# Lucid Dreaming > Lucid & Non-Lucid Games > Lucid Challenges >  >  Fighting Tournament

## Cookino

There's this idea I've had for a while of just going to a arena or something like that and entering a dream fighting competition where you get to fight against different competitors of all kinds. Maybe you could even add some extra challenges like only using a set of powers that is given to you. I think it's an interesting idea just to see what the dream throws against you. This is something I wil definitely try eventually. I challenge any willing dreamers to try it and post their results!

----------


## DreamyBear

brazilian jiu jitsu? Imagine fighting an opponent with a stretchy rubber body.. xD Or muddwrestling.lol

----------


## Saizaphod

I'm down  :smiley:  I haven't been to many arenas before, but I've briefly visited the Colosseum a few times.

----------


## ExothermReacton

Sounds like a great idea actually!

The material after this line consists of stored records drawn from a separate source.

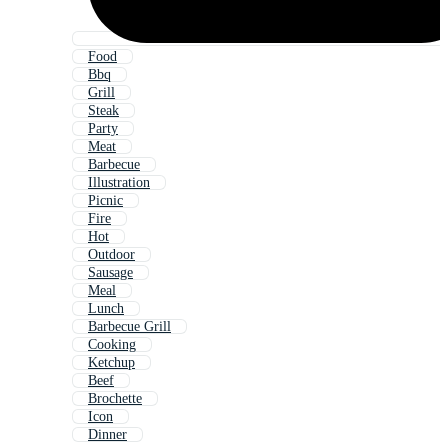
Food
Bbq
Grill
Steak
Party
Meat
Barbecue
Illustration
Picnic
Fire
Hot
Outdoor
Sausage
Meal
Lunch
Barbecue Grill
Cooking
Ketchup
Beef
Brochette
Icon
Dinner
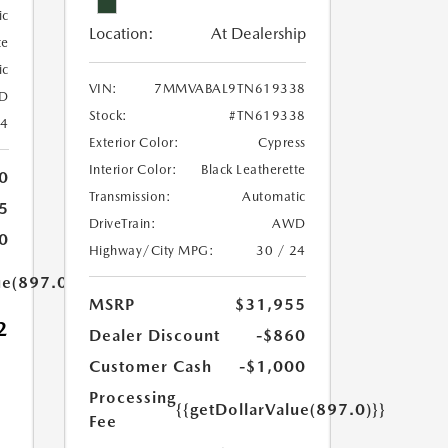
ic
Location:
At Dealership
te
ic
VIN:
7MMVABAL9TN619338
D
Stock:
#TN619338
24
Exterior Color:
Cypress
Interior Color:
Black Leatherette
0
Transmission:
Automatic
5
DriveTrain:
AWD
0
Highway/City MPG:
30 / 24
ue(897.0)}}
MSRP
$31,955
2
Dealer Discount
-$860
Customer Cash
-$1,000
Processing
{{getDollarValue(897.0)}}
Fee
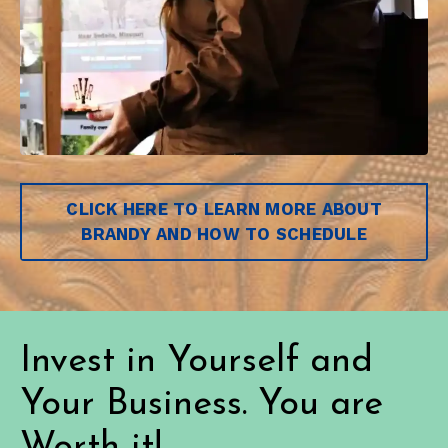
CLICK HERE TO LEARN MORE ABOUT
BRANDY AND HOW TO SCHEDULE
Invest in Yourself and
Your Business. You are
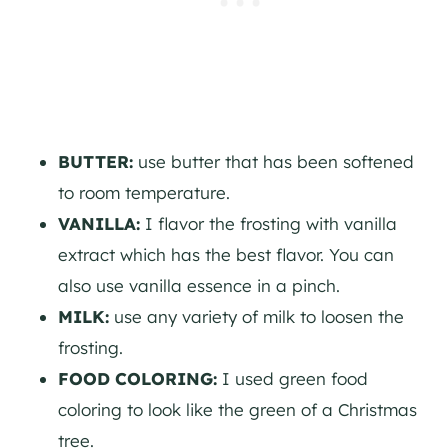
BUTTER:
use butter that has been softened
to room temperature.
VANILLA:
I flavor the frosting with vanilla
extract which has the best flavor. You can
also use vanilla essence in a pinch.
MILK:
use any variety of milk to loosen the
frosting.
FOOD COLORING:
I used green food
coloring to look like the green of a Christmas
tree.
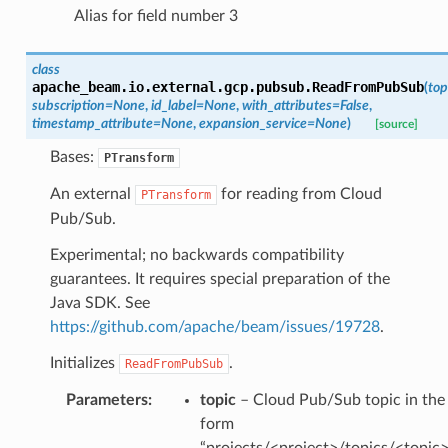
Alias for field number 3
class
apache_beam.io.external.gcp.pubsub.
ReadFromPubSub
(
top
subscription
=
None
,
id_label
=
None
,
with_attributes
=
False
,
timestamp_attribute
=
None
,
expansion_service
=
None
)
[source]
Bases:
PTransform
An external
for reading from Cloud
PTransform
Pub/Sub.
Experimental; no backwards compatibility
guarantees. It requires special preparation of the
Java SDK. See
https://github.com/apache/beam/issues/19728
.
Initializes
.
ReadFromPubSub
Parameters
:
topic
– Cloud Pub/Sub topic in the
form
“projects/<project>/topics/<topic>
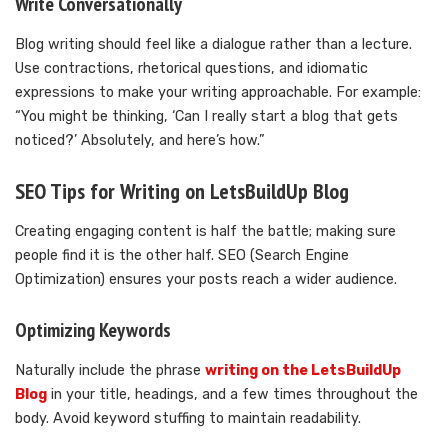
Write Conversationally
Blog writing should feel like a dialogue rather than a lecture.
Use contractions, rhetorical questions, and idiomatic
expressions to make your writing approachable. For example:
“You might be thinking, ‘Can I really start a blog that gets
noticed?’ Absolutely, and here’s how.”
SEO Tips for Writing on LetsBuildUp Blog
Creating engaging content is half the battle; making sure
people find it is the other half. SEO (Search Engine
Optimization) ensures your posts reach a wider audience.
Optimizing Keywords
Naturally include the phrase
writing on the LetsBuildUp
Blog
in your title, headings, and a few times throughout the
body. Avoid keyword stuffing to maintain readability.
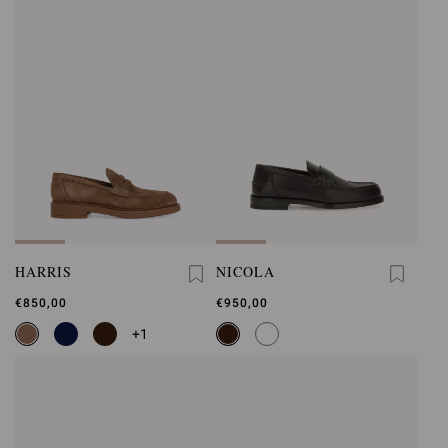
HARRIS
NICOLA
€850,00
€950,00
+1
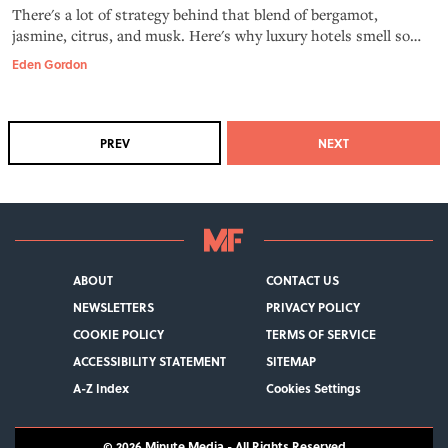
There's a lot of strategy behind that blend of bergamot,
jasmine, citrus, and musk. Here's why luxury hotels smell so
good.
Eden Gordon
PREV
NEXT
ABOUT
CONTACT US
NEWSLETTERS
PRIVACY POLICY
COOKIE POLICY
TERMS OF SERVICE
ACCESSIBILITY STATEMENT
SITEMAP
A-Z Index
Cookies Settings
© 2026
Minute Media
- All Rights Reserved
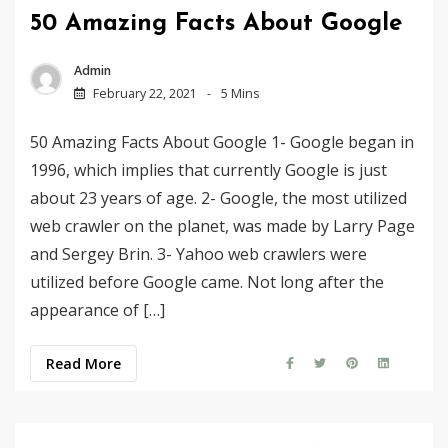
50 Amazing Facts About Google
Admin
February 22, 2021
5 Mins
50 Amazing Facts About Google 1- Google began in
1996, which implies that currently Google is just
about 23 years of age. 2- Google, the most utilized
web crawler on the planet, was made by Larry Page
and Sergey Brin. 3- Yahoo web crawlers were
utilized before Google came. Not long after the
appearance of […]
Read More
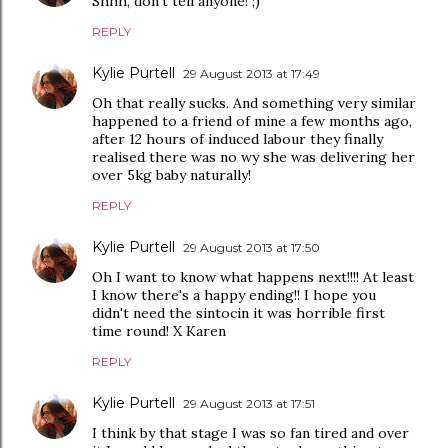
Shhh, don't tell anyone! ;)
REPLY
Kylie Purtell
29 August 2013 at 17:49
Oh that really sucks. And something very similar
happened to a friend of mine a few months ago,
after 12 hours of induced labour they finally
realised there was no wy she was delivering her
over 5kg baby naturally!
REPLY
Kylie Purtell
29 August 2013 at 17:50
Oh I want to know what happens next!!!! At least
I know there's a happy ending!! I hope you
didn't need the sintocin it was horrible first
time round! X Karen
REPLY
Kylie Purtell
29 August 2013 at 17:51
I think by that stage I was so fan tired and over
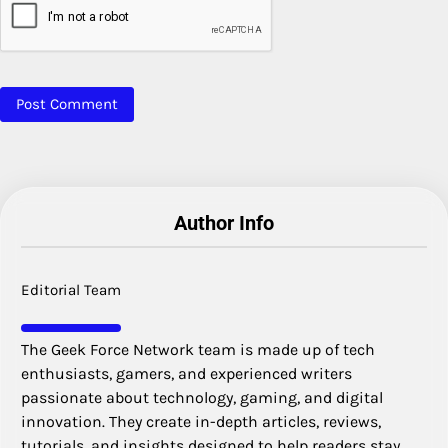
Author Info
Editorial Team
The Geek Force Network team is made up of tech
enthusiasts, gamers, and experienced writers
passionate about technology, gaming, and digital
innovation. They create in-depth articles, reviews,
tutorials, and insights designed to help readers stay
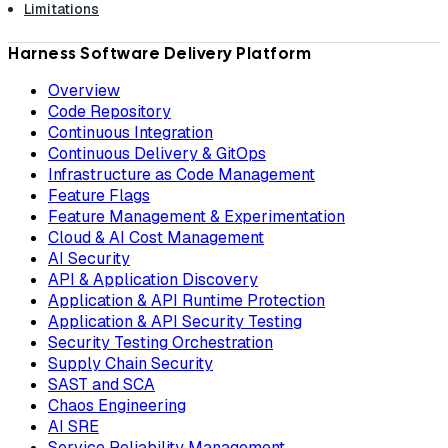
Limitations
Harness Software Delivery Platform
Overview
Code Repository
Continuous Integration
Continuous Delivery & GitOps
Infrastructure as Code Management
Feature Flags
Feature Management & Experimentation
Cloud & AI Cost Management
AI Security
API & Application Discovery
Application & API Runtime Protection
Application & API Security Testing
Security Testing Orchestration
Supply Chain Security
SAST and SCA
Chaos Engineering
AI SRE
Service Reliability Management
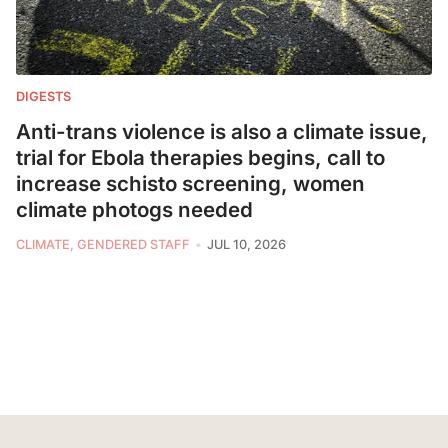
DIGESTS
Anti-trans violence is also a climate issue,
trial for Ebola therapies begins, call to
increase schisto screening, women
climate photogs needed
CLIMATE, GENDERED STAFF
JUL 10, 2026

Reminds me a bit of the Dream Hero Leauge which I really enjoyed.

Maybe we could set up a thread for it every month introducing the current competitors. Would be perfect now that spellbee's competition ended.

If you don't mind I might try to set up a little prototype(crediting you for the idea of course). ::D:

----------


## DreamyBear

Guys Im in. As my first opponent, Im going to challenge the flying spaghetti monster. For the simple reason that i will be a delicious and epic battle way up in the sky. My spoon will be round, and my fork will be pointy. Let's DO THIS!!

----------


## Cookino

> Sounds like a great idea actually! Reminds me a bit of the Dream Hero Leauge which I really enjoyed.
> 
> Maybe we could set up a thread for it every month introducing the current competitors. Would be perfect now that spellbee's competition ended.
> 
> If you don't mind I might try to set up a little prototype(crediting you for the idea of course).



Sure go ahead, that sounds like it could be interesting! Anyway I'm glad you guys like the idea. I'm going to be reporting in as soon as I do it. I'm going to look for an arena and see what the dream puts me up against.

----------